Selon les participants, la plupart des recherches présentées à la conférence indiquent que le développement de la moralité a un double aspect : une composante physique ou génétique, et une composante fondée sur l’expérience ou l’éducation.

« D’une manière générale, il a été reconnu que sans l’intervention d’un ensemble donné de processus neurobiologiques, le développement moral est très difficile », dit M. Penn. « En d’autres termes, la conférence aurait montré, sous des perspectives différentes, que la nature offre à l’homme les conditions qui lui sont nécessaires pour développer son sens moral et que, pour corriger ses insuffisances sur ce plan, il faut aussi prendre en compte ses besoins biologiques essentiels. En outre, des facteurs sociaux complètement extérieurs à la personne humaine (par exemple, la justice sociale) paraissent essentiels au développement moral. »

Le docteur Walker a eu, lui aussi, le sentiment que les participants reconnaissaient l’existence d’un « facteur neurologique dans la moralité ou le développement de la moralité ».

« Si cette faculté existe, elle peut être stimulée par des expériences appropriées », dit-il. « En revanche, il semble que des expériences négatives entraînent l’individu dans le sens inverse et le poussent alors dans l’immoralité, voire la criminalité ou la sociopathie. »

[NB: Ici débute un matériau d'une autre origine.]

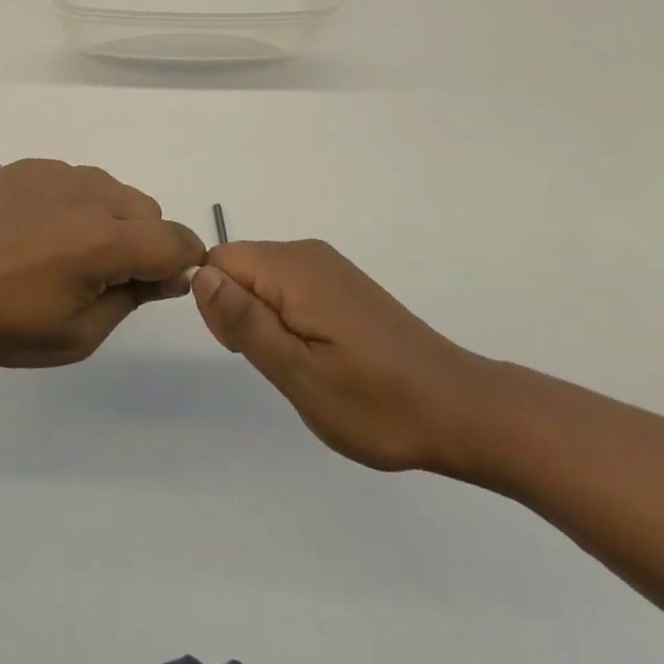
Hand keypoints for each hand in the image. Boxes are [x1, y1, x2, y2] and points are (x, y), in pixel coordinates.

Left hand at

C’est la pratique de la Foi bahá’íe qui a donné au docteur Walker l’idée d’organiser la conférence. « Le rapprochement entre la science et la religion n’est certes pas unique à la Foi bahá’íe mais est un principe fort de cette foi », dit-il. « S’il est établi qu’il existe un lien entre la science et la religion, cela devrait également valoir pour des concepts tels que la spiritualité et la moralité. »

Le docteur Walker espère rassembler des preuves suffisamment solides du fondement scientifique de la moralité pour en faire un point de rencontre entre différentes disciplines.